In a recent study, researchers aimed to report on data detailing the perceived benefit of deep brain stimulation (DBS) on the most commonly cited symptom and activity goals identified by patients with Parkinson disease. Improvements in patients’ individually defined goals were evident over time and that some of these improvements occurred in areas in which the benefits associated with DBS are not as well-documented. 52 participants completed a semi-structured interview soliciting their symptom and behavioral goals and corresponding visual analog scales measuring perceived symptom severity and limits to goal attainment. Severity ratings were completed prior to and at 2 times following DBS. Researchers found:
- The most common symptom goals were improvements in tremor, gait, and nonmotor symptoms, whereas the most frequent behavioral goals related to interpersonal relationships, work, and avocational pursuits.

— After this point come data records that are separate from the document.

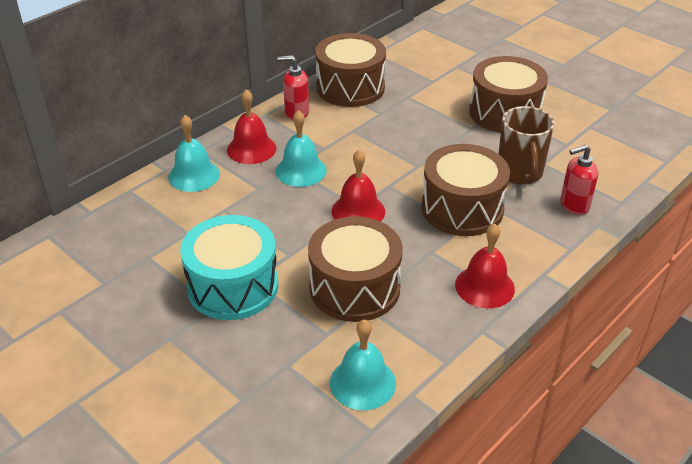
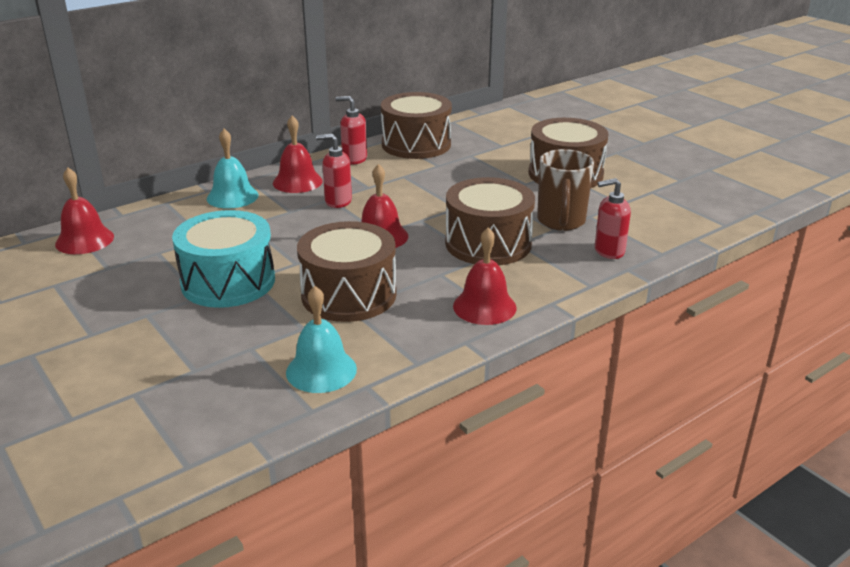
camera: 10 degrees right, 10 degrees down
turquoise bell [276,110,327,187] -> red soap dispenser [316,134,352,208]
none -> red bell [55,167,114,254]

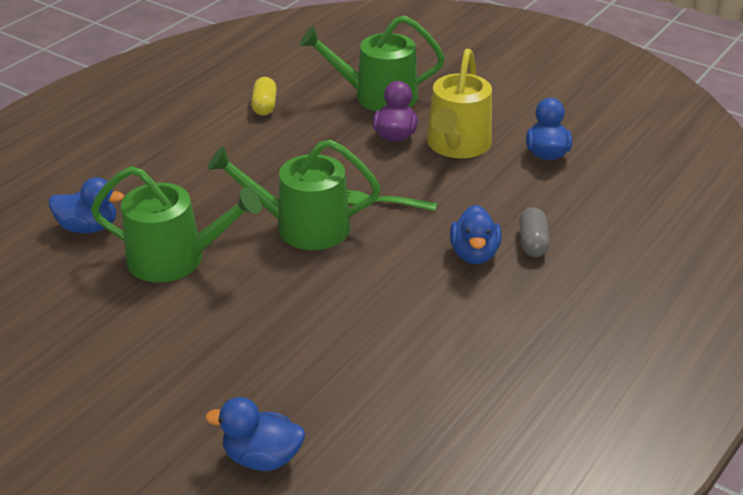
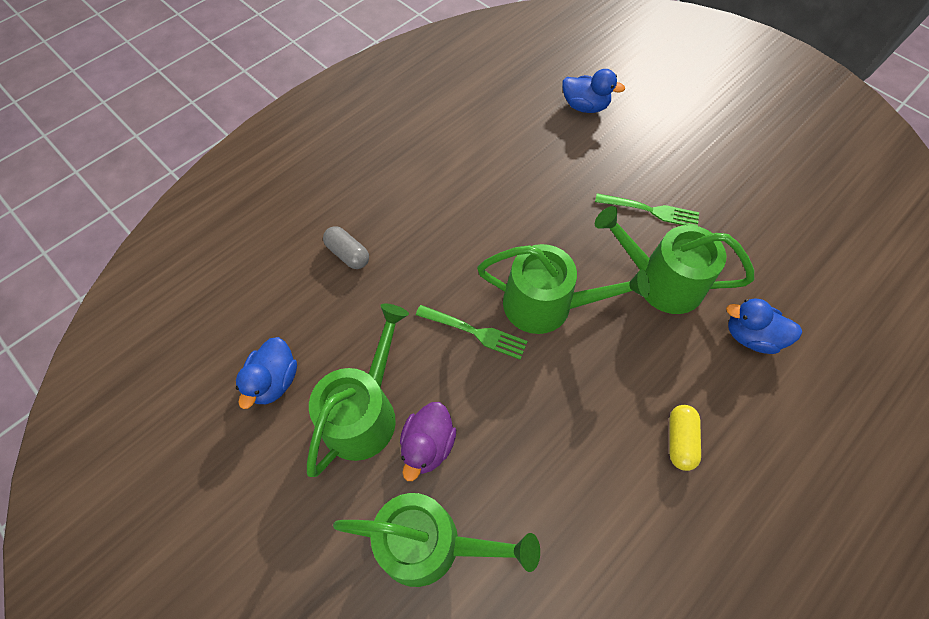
camera: 170 degrees left, 25 degrees up
yellow capsule [251,77,277,116] -> yellow capsule moved to [670,405,701,471]
yellow watering can [427,49,492,158] -> green watering can [307,304,409,477]
blue duck [450,205,502,264] -> none
grey capsule [519,208,550,257] -> grey capsule turned 60 degrees counterclockwise [323,226,369,269]
none -> green fork [595,193,699,226]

- Most severity ratings were significantly correlated with each other but not with the standard clinical research (SCR) measures.
- Significant improvements were evident on all SCR measures after DBS.
Kubu CS, Cooper SE, Machado A, Frazier T, Vitek J, Ford PJ. Insights gleaned by measuring patients' stated goals for DBS: More than tremor. [Published online ahead of print January 10, 2017]. Neurology. doi:10.1212/WNL.0000000000003485.